In 1984, PCC purchased the original Perrysville church building at 4101 Perrysville Ave with a main grand entrance at 4050 Vinceton St. As of July 2009, that building now houses the Rose of Sharon Church.

In March 1995, PCC began to hold worship services every Sunday afternoon in the basement of the First Baptist Church of Pittsburgh at 159 North Bellefield Avenue in Oakland to cater to the large University town population.
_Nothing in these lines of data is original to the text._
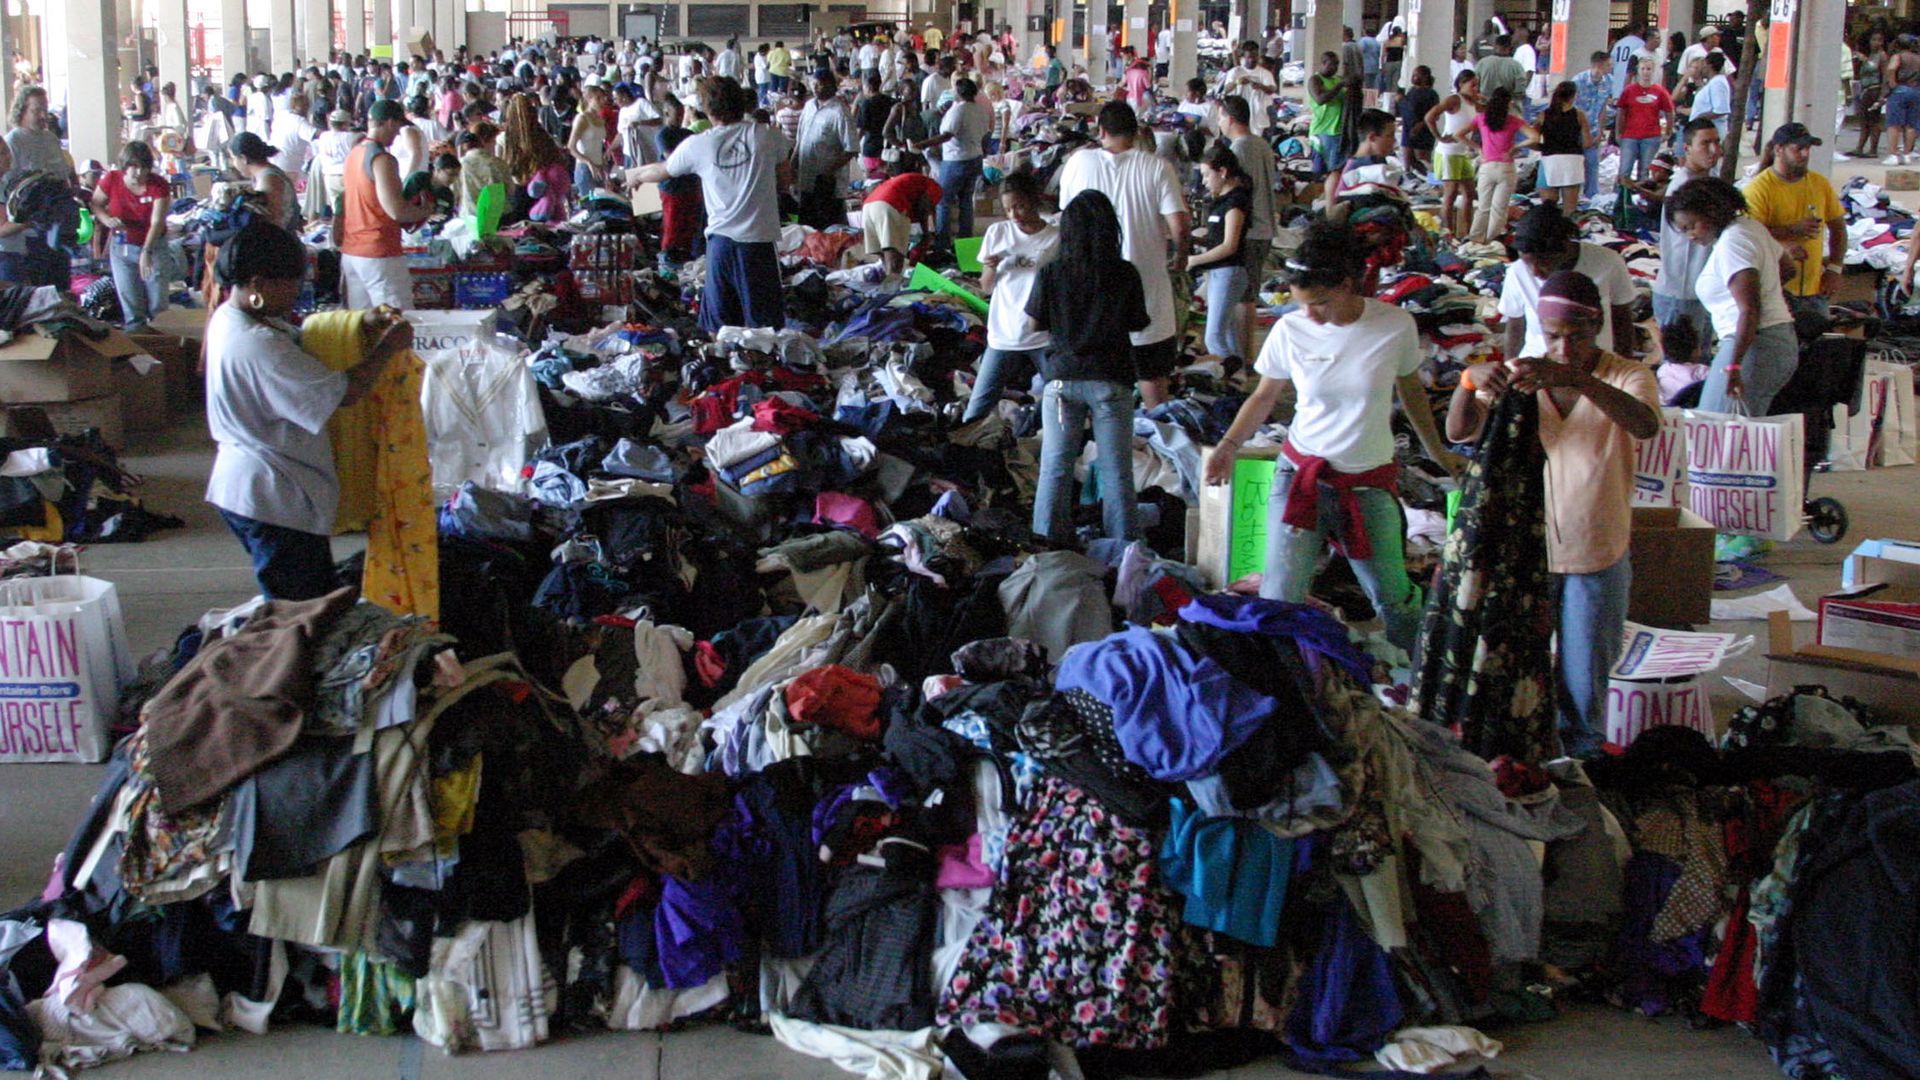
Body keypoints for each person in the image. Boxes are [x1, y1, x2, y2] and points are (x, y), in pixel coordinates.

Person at [1204, 221, 1458, 655]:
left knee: (1393, 599)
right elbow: (1265, 396)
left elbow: (1411, 394)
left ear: (1347, 285)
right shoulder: (1290, 330)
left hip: (1368, 482)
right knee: (1281, 600)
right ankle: (1294, 688)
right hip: (1301, 475)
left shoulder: (1394, 326)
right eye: (1303, 304)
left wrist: (1439, 453)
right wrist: (1228, 448)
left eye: (1320, 302)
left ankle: (1421, 684)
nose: (1311, 315)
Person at [1445, 269, 1661, 758]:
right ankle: (1529, 763)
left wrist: (1578, 380)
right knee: (1519, 674)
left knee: (1584, 682)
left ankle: (1582, 767)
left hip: (1596, 552)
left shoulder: (1626, 374)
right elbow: (1462, 432)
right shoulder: (1524, 374)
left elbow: (1645, 425)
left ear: (1599, 326)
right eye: (1554, 338)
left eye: (1577, 337)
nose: (1563, 349)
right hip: (1527, 554)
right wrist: (1466, 380)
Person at [204, 221, 414, 602]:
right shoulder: (258, 345)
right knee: (303, 612)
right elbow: (344, 392)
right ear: (258, 284)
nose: (297, 291)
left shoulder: (233, 318)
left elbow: (304, 338)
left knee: (308, 599)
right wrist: (387, 348)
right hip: (273, 498)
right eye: (291, 282)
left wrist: (358, 324)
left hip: (254, 489)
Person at [1026, 190, 1146, 545]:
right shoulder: (1124, 274)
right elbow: (1137, 323)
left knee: (1055, 467)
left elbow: (1034, 325)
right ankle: (1124, 552)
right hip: (1111, 379)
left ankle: (1048, 547)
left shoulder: (1051, 272)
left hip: (1062, 381)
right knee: (1116, 471)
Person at [1058, 101, 1189, 409]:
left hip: (1091, 296)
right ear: (1136, 132)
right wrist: (1180, 258)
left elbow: (1066, 218)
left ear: (1101, 130)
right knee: (1153, 378)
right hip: (1147, 290)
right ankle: (1159, 443)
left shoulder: (1078, 162)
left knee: (1096, 384)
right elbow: (1180, 227)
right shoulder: (1157, 167)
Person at [633, 76, 790, 331]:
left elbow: (662, 171)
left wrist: (636, 177)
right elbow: (785, 180)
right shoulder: (769, 136)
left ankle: (726, 369)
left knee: (720, 328)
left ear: (708, 110)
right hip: (758, 245)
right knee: (766, 328)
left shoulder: (699, 144)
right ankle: (763, 369)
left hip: (721, 246)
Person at [1667, 177, 1798, 417]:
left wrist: (1734, 364)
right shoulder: (1749, 227)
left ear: (1711, 211)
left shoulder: (1732, 242)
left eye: (1691, 226)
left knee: (1715, 429)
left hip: (1754, 345)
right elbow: (1788, 268)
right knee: (1737, 432)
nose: (1691, 236)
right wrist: (1768, 292)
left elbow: (1749, 310)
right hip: (1774, 340)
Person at [963, 170, 1057, 423]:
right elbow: (986, 286)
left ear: (1034, 200)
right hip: (1004, 330)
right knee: (978, 405)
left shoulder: (1055, 238)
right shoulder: (998, 232)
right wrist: (991, 267)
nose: (1014, 215)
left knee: (1062, 397)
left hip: (1042, 334)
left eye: (1020, 206)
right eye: (1008, 209)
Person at [1500, 203, 1639, 362]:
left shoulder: (1608, 262)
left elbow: (1622, 322)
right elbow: (1516, 326)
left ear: (1564, 248)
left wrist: (1624, 365)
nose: (1535, 273)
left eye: (1542, 264)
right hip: (1536, 367)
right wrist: (1509, 367)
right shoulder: (1518, 271)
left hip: (1595, 367)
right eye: (1528, 264)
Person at [1742, 122, 1845, 321]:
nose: (1805, 154)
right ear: (1779, 149)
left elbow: (1839, 228)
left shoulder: (1819, 184)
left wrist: (1834, 269)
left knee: (1817, 347)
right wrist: (1789, 232)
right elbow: (1749, 235)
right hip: (1776, 289)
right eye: (1798, 148)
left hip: (1815, 290)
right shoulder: (1758, 189)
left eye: (1808, 149)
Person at [340, 99, 433, 309]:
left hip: (352, 251)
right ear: (390, 122)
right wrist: (424, 210)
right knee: (396, 324)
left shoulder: (354, 154)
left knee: (362, 326)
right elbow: (396, 210)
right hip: (379, 252)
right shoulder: (382, 159)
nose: (398, 134)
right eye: (398, 127)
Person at [1650, 118, 1724, 346]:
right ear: (1687, 148)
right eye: (1705, 143)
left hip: (1701, 293)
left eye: (1717, 142)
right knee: (1681, 372)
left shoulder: (1709, 182)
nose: (1714, 150)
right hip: (1681, 294)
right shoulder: (1684, 187)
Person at [90, 142, 173, 332]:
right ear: (124, 166)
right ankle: (137, 348)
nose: (138, 173)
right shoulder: (111, 179)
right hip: (122, 248)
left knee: (158, 306)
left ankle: (164, 347)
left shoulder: (158, 185)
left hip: (153, 246)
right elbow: (95, 204)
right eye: (133, 167)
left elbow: (157, 221)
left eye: (143, 168)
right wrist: (107, 219)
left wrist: (147, 251)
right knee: (131, 306)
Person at [1188, 144, 1253, 366]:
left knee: (1213, 338)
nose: (1205, 181)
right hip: (1219, 273)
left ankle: (1229, 380)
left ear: (1223, 172)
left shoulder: (1236, 202)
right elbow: (1217, 234)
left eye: (1207, 175)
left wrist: (1194, 260)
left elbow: (1229, 245)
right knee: (1228, 336)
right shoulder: (1221, 201)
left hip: (1229, 272)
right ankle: (1238, 380)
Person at [913, 76, 989, 242]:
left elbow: (947, 135)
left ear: (958, 92)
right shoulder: (980, 110)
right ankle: (965, 238)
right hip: (975, 157)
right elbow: (985, 134)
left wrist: (922, 144)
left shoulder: (959, 110)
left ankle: (943, 240)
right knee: (966, 200)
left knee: (943, 200)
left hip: (956, 160)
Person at [1464, 87, 1528, 244]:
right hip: (1506, 168)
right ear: (1508, 103)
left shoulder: (1481, 118)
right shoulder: (1513, 120)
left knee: (1483, 208)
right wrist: (1515, 148)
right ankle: (1491, 241)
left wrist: (1478, 148)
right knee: (1499, 210)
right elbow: (1534, 136)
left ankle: (1475, 240)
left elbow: (1458, 134)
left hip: (1487, 167)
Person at [794, 72, 857, 230]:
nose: (815, 88)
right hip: (806, 180)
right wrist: (792, 164)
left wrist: (827, 172)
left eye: (820, 84)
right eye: (813, 84)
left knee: (828, 228)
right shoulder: (809, 106)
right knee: (807, 228)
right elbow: (800, 139)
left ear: (831, 85)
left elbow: (851, 148)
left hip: (827, 185)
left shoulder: (840, 112)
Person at [859, 155, 940, 275]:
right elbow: (924, 207)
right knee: (895, 260)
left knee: (884, 259)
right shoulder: (935, 187)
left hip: (868, 206)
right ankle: (892, 290)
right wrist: (926, 234)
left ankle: (886, 286)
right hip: (888, 205)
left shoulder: (909, 181)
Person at [1426, 69, 1480, 238]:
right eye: (1473, 85)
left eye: (1477, 85)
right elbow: (1430, 116)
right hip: (1448, 153)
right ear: (1462, 84)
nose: (1476, 88)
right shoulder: (1454, 99)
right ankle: (1447, 234)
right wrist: (1439, 137)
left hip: (1462, 153)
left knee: (1470, 193)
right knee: (1450, 194)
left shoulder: (1473, 102)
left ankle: (1465, 232)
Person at [1614, 59, 1674, 184]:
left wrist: (1668, 131)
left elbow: (1670, 112)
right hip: (1630, 135)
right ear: (1638, 71)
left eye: (1649, 69)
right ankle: (1620, 198)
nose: (1646, 72)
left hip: (1651, 136)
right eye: (1643, 69)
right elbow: (1621, 112)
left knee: (1645, 171)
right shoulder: (1629, 90)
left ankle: (1642, 197)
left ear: (1653, 71)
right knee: (1625, 169)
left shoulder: (1660, 91)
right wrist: (1618, 132)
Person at [1538, 81, 1593, 216]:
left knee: (1548, 209)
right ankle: (1566, 235)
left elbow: (1532, 139)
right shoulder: (1579, 115)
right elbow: (1587, 142)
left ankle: (1548, 235)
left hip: (1549, 162)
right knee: (1569, 210)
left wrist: (1542, 147)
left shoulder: (1544, 115)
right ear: (1573, 96)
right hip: (1572, 162)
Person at [229, 131, 301, 233]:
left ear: (244, 158)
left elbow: (272, 221)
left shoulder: (268, 180)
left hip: (282, 243)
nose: (233, 164)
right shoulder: (262, 174)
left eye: (233, 158)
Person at [5, 87, 66, 179]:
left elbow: (64, 173)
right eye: (37, 110)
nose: (43, 115)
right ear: (22, 111)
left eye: (45, 110)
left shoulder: (50, 138)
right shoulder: (12, 142)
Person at [1847, 31, 1890, 161]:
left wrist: (1882, 96)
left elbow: (1885, 76)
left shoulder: (1882, 56)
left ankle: (1873, 149)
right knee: (1864, 120)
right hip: (1865, 90)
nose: (1875, 43)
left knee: (1873, 121)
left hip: (1874, 90)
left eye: (1879, 40)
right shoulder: (1872, 55)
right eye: (1873, 40)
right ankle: (1859, 147)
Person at [1220, 43, 1277, 137]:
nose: (1252, 59)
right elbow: (1226, 89)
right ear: (1244, 57)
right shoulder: (1235, 72)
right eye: (1249, 57)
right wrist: (1237, 82)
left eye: (1255, 56)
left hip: (1258, 113)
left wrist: (1260, 86)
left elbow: (1272, 89)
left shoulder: (1265, 73)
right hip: (1239, 113)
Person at [456, 123, 510, 219]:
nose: (495, 144)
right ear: (484, 141)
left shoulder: (460, 164)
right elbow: (510, 190)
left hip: (470, 216)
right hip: (499, 215)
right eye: (493, 141)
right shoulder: (498, 163)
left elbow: (455, 193)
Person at [1306, 52, 1346, 175]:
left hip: (1338, 131)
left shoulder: (1338, 79)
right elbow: (1320, 99)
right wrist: (1339, 86)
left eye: (1337, 65)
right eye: (1331, 65)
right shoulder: (1315, 80)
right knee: (1320, 171)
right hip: (1322, 131)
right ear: (1323, 63)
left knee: (1335, 171)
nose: (1334, 68)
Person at [1397, 65, 1440, 177]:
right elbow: (1409, 109)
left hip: (1423, 133)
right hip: (1408, 131)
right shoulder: (1411, 91)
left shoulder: (1431, 94)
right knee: (1407, 164)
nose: (1414, 77)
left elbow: (1434, 115)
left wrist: (1420, 125)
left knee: (1423, 164)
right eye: (1413, 75)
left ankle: (1430, 183)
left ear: (1425, 77)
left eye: (1417, 75)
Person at [569, 85, 610, 193]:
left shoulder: (600, 119)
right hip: (585, 167)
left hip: (599, 166)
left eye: (603, 98)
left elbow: (599, 145)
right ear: (589, 99)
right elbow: (571, 147)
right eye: (598, 98)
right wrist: (589, 163)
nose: (602, 101)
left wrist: (604, 166)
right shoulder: (582, 119)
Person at [854, 73, 895, 174]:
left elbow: (861, 129)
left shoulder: (866, 104)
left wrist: (854, 146)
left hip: (871, 146)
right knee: (888, 175)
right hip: (889, 145)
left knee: (872, 176)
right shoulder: (890, 100)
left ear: (869, 88)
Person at [1688, 52, 1732, 140]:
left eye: (1703, 64)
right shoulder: (1711, 83)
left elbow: (1720, 110)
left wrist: (1698, 117)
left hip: (1712, 132)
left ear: (1709, 66)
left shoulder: (1718, 83)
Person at [1474, 35, 1528, 102]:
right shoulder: (1516, 66)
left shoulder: (1482, 63)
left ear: (1495, 45)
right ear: (1510, 47)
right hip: (1507, 107)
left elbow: (1474, 84)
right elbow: (1520, 90)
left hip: (1484, 106)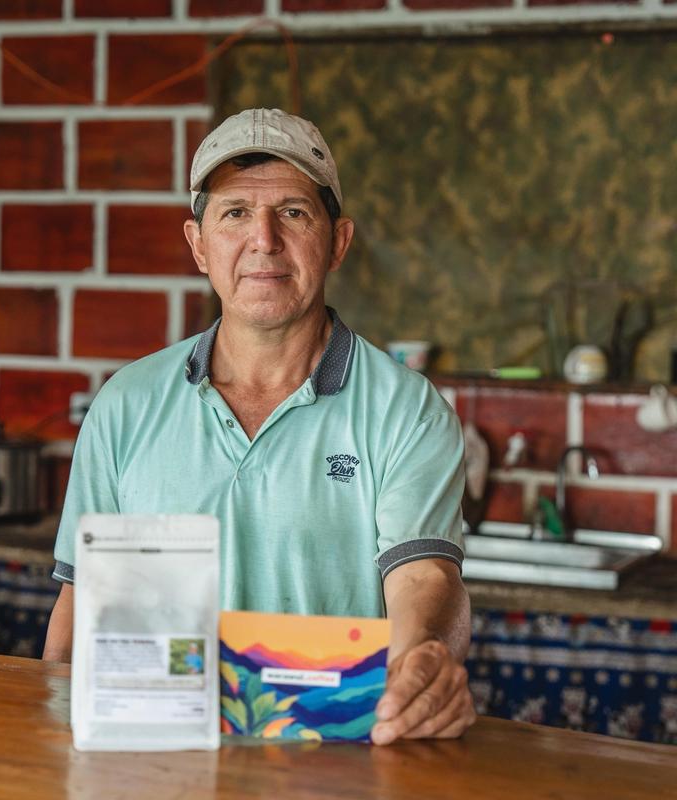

In 1997, PCC began the search for a new facility to be geographically closer to growing, local Chinese populations, notably in Wexford and McCandless, and to increase physical space.

In 2001, PCC Perrysville purchased a 37000 sqft former public school building on 5 acre of hilly, grassy land. PCC named the new church "Abundant Grace" as a transliteration of the way "Perry Highway" sounds in Mandarin.

In 2005, PCCO purchased the former building of New Hope Christian Community at 134 North Dithridge Street, only 1500 ft from PCCO's former location and adjacent to the Cathedral of Saint Paul in Pittsburgh.

In November 2008, PCC Perry installed Pastor Benjamin Lee, the former pastor of the Chinese Christian Church Somerset in Somerset, New Jersey. In March 2008, PCCO installed Assistant Pastor Ed Jiang, a Westminster Theological Seminary graduate with a focus in Biblical Counseling; and then, in September 2008, PCCO installed another Assistant Pastor Terence Liu, a University of Pittsburgh graduate who worked in the IT industry in California prior to devoting to the Lord.

Then, when Assistant Pastor Ed Jiang resigned from his post in 2011 and left PCCO the next year, PCCO added another Assistant Pastor Michael Liang of Chicago, and he was formally installed in Sep 2012.

On Jun.1, 2013, Assistant Pastor Terence Liu was formally ordained as Pastor Terence Liu, and since then, PCCO has two pastors, Pastor Hugo Cheng heading the Oakland International Fellowship, and Pastor Terence Liu heading the Chinese congregation, and one assistant pastor, Michael Liang in charge of children and youth fellowship and Bible studies.